Oscars: Toronto Lineup Offers Clues About Venice and Telluride (Analysis)

A first look at the fall film fest landscape.
'Black Mass,' which stars Johnny Depp (pictured), is going to Toronto, but as a "Canadian premiere" because it will screen at Venice — and probably Telluride, too — first.

The announcement of the full lineup of the Venice Film Festival (Sept. 2-12) won't come until Wednesday and the Telluride Film Festival (Sept. 4-7) never reveals its selections until the day the fest gets underway. However, this year, for the second year in a row, it's possible to work backwards from the announcement of the first batch of selections for the Toronto International Film Festival (Sept. 10-20)  — since it classifies its films as world, international, North American or Canadian premieres — to figure out what's heading to the Lido and the Rockies, as well.

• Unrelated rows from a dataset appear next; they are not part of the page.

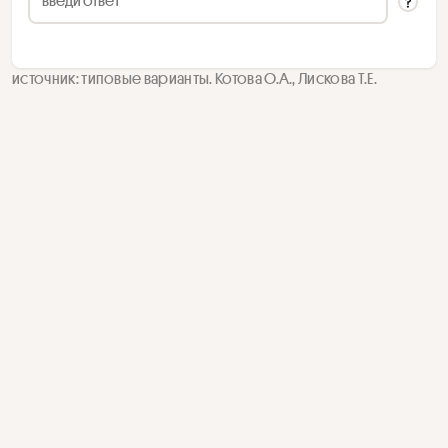
источник: типовые варианты. Котова О.А., Лискова Т.Е.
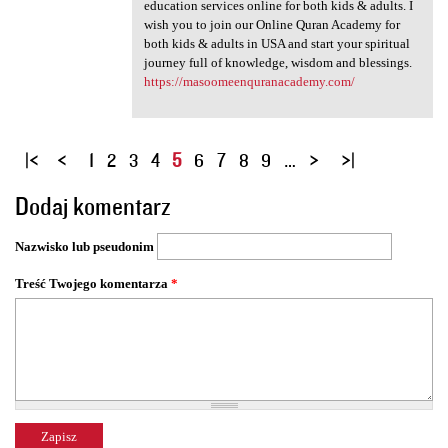
education services online for both kids & adults. I
wish you to join our Online Quran Academy for
both kids & adults in USA and start your spiritual
journey full of knowledge, wisdom and blessings.
https://masoomeenquranacademy.com/
S
1
2
3
4
5
6
7
8
9
…
t
Dodaj komentarz
r
o
Nazwisko lub pseudonim
n
y
Treść Twojego komentarza
*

Toronto has nabbed the world premieres of several high-profile awards hopefuls. Among them: Peter Sollett's Freeheld (Lionsgate); Ridley Scott's The Martian (20th Century Fox); Stephen Frears' The Program (still seeking U.S. distribution); Roland Emmerich's Stonewall (Roadside Attractions); Nicolas Hytner's The Lady in the Van (TriStar Pictures); Rebecca Miller's Maggie's Plan (still seeking U.S. distribution); Jay Roach's Trumbo (Bleecker Street); and Michael Moore's Where to Invade Next (still seeking U.S. distribution).

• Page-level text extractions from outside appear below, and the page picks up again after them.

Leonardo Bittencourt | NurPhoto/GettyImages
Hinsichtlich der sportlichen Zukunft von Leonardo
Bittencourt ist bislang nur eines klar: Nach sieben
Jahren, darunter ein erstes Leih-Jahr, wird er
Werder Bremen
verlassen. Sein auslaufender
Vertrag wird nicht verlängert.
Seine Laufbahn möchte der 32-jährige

By designating some of its selections as a "North American premiere," Toronto has revealed a handful of films that are certainly not going to Telluride, but may be going to Venice. Among them: Tom Hooper's The Danish Girl (Focus Features); and two films by prominent Canadian filmmakers whose films almost always make their North American debuts at Toronto, Denis Villeneuve's Sicario (Lionsgate), which had its world premiere at Cannes, and Atom Egoyan's Remember. Also classified as a "North American premiere," but certainly not going to Venice, which selects only films that haven't screened elsewhere in Europe, are two Cannes prize winners, Jacques Audiard's Dheepan (Sundance Selects), which won the Palme d'Or, and Yorgos Lanthimos' The Lobster, which won the jury prize, as well as Paolo Sorrentino's Youth (Fox Searchlight), which was controversially shut out.

By terming others as a "Canadian premiere" (as opposed to a "North American premiere"), Toronto also exposed which films are poised to stop off in Venice and/or Telluride before heading north of the border. Among them: Charlie Kaufman and Duke Johnson's Anomalisa (still seeking U.S. distribution); Cary Fukunaga's Beasts of No Nation (Netflix); Scott Cooper's Black Mass (Warner Bros.), already announced for an out-of-competition screening in Venice and probably going to Telluride too; John Crowley's Brooklyn (Fox Searchlight), which was previously at Sundance; Lenny Abrahamson's Room (A24); and Tom McCarthy's Spotlight (Open Road Films). One "Canadian premiere," Laszlo Nemes' Son of Saul (Sony Classics), was previously at Cannes, which means it cannot go to Venice, so it's probably headed to Telluride.

The one film that Toronto refers to as an "international premiere" (as opposed to a "world premiere"), which means it is categorically not Venice-bound, is Brian Helgeland's Legend (Universal). Per this classification, that gangster film could go to Telluride before Toronto, although it doesn't particularly feel like a Telluride sort of film.

While Toronto has several more program announcements coming, it was still telling which films it did not mention at all in its first announcement.

The New York Film Festival (Sept. 25-Oct. 11) has announced its three marquee selections — Robert Zemeckis' The Walk (Sony) as its opening night screening, Danny Boyle's Steve Jobs (Universal) as its centerpiece night screening and Don Cheadle's Miles Ahead (still seeking U.S. distribution) as its closing night screening — and in so doing referred to the first and the third as a "world premiere," but not the second. That suggests that the first stateside screening of Steve Jobs film will be in Venice and/or Telluride (Boyle's last few films premiered at the latter and he loves the place), which is the same course traversed last year by eventual best picture Oscar winner Birdman and two years ago by All Is Lost, Inside Llewyn Davis and Nebraska, all of which went to Telluride, skipped Toronto and then played New York.

Also not going to Toronto, but possibly going to Telluride, is Baltasar Kormakur's Everest (Universal), which Venice announced as its opening night selection. (The last two Venice openers, Gravity and Birdman, both jetted to Telluride right after their screenings.)

Meanwhile, the distributors of several other presumptive awards contenders have yet to announce any fall film festival plans they may be plotting. Among the most interesting to keep an eye out for: Luca Guadagnino's A Bigger Splash (Fox Searchlight); Steven Spielberg's Bridge of Spies (Disney); Angelina Jolie's By the Sea (Universal); Todd Haynes' Carol (The Weinstein Co.), for which Rooney Mara was awarded Cannes' best actress prize; Peter Landesman's Concussion (Columbia); Guillermo Del Toro's Crimson Peak (Universal); Richard Linklater's Everybody Wants Some (Paramount); Quentin Tarantino's The Hateful Eight (The Weinstein Co.); Marc Abraham's I Saw the Light (Sony Classics); Ron Howard's In the Heart of the Sea (Warner Bros.); David O. Russell's Joy (20th Century Fox); Sean Penn's The Last Face (still seeking U.S. distribution); Jeff Nichols' Midnight Special (Warner Bros.); Jodie Foster's Money Monster (TriStar); David Gordon Green's Our Brand Is Crisis (Warner Bros.); Alejandro Amenabar's Regression (The Weinstein Co.); Alejandro G. Inarritu's The Revenant (Paramount); Barry Levinson's Rock the Kasbah (Open Road Films); Gus Van Sant's The Sea of Trees (Lionsgate); Martin Scorsese's Silence (Paramount); Oliver Stone's Snowden (Open Road Films); Sarah Gavron's Suffragette (Focus Features); and James Vanderbilt's Truth (Sony Classics).